Identical calls often ended differently. In Teaneck, a family called 911 because a relative had trouble breathing. By the time the ambulance arrived, the woman was dead.
In Fair Lawn, Cornejo arrived to a fashionably modern home where a grandmother lay on the basement floor. By the time she was wheeled on a stretcher into Blue Room 20, inside The Valley Hospital’s emergency room’s COVID ward, the patient pulled on the handrails, straining for air.

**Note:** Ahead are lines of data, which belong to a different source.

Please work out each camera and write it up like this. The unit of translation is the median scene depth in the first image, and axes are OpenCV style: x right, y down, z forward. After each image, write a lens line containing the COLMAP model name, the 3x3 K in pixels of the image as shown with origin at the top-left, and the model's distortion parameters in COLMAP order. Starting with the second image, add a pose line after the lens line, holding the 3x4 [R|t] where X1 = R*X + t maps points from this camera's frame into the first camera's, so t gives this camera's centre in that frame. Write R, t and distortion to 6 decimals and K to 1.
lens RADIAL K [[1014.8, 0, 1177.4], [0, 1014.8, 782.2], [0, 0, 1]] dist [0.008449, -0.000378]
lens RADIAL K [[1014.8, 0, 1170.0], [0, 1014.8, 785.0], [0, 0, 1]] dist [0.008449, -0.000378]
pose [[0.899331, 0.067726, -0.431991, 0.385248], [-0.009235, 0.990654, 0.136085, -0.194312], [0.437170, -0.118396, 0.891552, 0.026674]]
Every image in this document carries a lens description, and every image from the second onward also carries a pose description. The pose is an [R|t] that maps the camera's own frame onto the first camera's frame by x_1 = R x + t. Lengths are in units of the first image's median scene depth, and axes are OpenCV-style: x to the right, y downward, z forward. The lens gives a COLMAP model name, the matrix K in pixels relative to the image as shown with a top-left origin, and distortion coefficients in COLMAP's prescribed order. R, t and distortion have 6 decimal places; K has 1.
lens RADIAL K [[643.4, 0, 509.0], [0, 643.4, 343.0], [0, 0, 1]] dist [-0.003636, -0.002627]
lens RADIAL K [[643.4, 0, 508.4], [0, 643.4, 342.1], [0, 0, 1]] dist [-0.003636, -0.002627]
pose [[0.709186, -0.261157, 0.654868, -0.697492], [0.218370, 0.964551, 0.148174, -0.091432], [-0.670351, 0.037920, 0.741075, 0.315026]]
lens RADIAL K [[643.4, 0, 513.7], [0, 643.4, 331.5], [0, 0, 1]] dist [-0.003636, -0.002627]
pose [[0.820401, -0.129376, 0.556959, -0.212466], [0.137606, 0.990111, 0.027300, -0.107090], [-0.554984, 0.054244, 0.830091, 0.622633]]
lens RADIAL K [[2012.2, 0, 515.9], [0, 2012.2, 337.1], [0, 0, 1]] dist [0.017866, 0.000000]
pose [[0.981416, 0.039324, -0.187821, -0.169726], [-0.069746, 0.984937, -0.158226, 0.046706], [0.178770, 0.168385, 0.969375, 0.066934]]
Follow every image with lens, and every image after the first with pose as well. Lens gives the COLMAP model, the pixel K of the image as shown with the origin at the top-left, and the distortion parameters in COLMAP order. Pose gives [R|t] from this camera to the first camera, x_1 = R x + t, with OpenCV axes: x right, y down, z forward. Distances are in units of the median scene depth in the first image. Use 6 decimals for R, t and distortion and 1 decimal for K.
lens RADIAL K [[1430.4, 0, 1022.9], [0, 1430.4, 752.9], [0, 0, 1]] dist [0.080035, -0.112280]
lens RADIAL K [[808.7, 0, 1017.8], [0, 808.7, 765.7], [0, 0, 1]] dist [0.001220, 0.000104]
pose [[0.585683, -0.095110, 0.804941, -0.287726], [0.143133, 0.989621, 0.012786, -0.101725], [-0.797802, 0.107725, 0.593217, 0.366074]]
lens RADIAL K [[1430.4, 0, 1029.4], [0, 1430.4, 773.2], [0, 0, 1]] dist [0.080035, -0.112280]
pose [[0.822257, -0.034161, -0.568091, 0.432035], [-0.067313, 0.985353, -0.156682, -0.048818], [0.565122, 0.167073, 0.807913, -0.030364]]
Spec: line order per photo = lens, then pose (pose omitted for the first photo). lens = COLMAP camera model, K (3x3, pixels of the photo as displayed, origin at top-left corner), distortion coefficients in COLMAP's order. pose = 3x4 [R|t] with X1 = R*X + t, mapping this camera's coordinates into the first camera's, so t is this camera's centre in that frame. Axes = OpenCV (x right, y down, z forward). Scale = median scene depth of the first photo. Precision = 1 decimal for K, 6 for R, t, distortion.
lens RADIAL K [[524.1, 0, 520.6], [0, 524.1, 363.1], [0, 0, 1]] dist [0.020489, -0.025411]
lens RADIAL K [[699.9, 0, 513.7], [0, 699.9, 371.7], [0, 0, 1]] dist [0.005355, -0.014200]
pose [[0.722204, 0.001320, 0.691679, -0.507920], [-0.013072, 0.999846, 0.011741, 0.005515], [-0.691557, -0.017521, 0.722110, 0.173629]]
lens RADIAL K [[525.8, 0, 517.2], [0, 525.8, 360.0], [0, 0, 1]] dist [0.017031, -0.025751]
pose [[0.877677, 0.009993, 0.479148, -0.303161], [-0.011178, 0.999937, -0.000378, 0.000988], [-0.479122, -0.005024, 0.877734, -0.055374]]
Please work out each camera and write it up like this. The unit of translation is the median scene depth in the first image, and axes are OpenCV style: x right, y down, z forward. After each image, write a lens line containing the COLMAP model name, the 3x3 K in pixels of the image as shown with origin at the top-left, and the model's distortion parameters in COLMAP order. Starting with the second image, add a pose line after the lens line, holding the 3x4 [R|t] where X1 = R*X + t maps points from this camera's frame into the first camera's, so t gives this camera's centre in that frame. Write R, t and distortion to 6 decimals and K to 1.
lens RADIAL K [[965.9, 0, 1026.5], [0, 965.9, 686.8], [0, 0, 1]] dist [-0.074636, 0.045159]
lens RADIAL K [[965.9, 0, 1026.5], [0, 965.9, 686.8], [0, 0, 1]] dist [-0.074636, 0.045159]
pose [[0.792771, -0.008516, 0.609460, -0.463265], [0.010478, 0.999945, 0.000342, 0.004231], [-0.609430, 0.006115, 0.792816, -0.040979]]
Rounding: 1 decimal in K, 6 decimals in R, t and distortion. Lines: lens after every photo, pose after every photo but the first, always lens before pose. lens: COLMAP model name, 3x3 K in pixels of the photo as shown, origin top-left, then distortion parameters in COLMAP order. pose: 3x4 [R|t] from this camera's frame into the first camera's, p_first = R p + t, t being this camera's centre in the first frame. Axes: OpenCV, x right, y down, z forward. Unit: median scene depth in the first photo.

Five minutes later she slumped back, exhausted by the effort. Her diagnosis had changed from a simple slip-and-fall with a little trouble breathing to suspected COVID positive.
“Nyet. Nyet. Nyet,” she said, repeating the word “no” in Russian.
Outside, in the hospital loading dock, Cornejo peeled the gloves from her hands.
“It’s overwhelming,” Cornejo said. “We can only do so much.”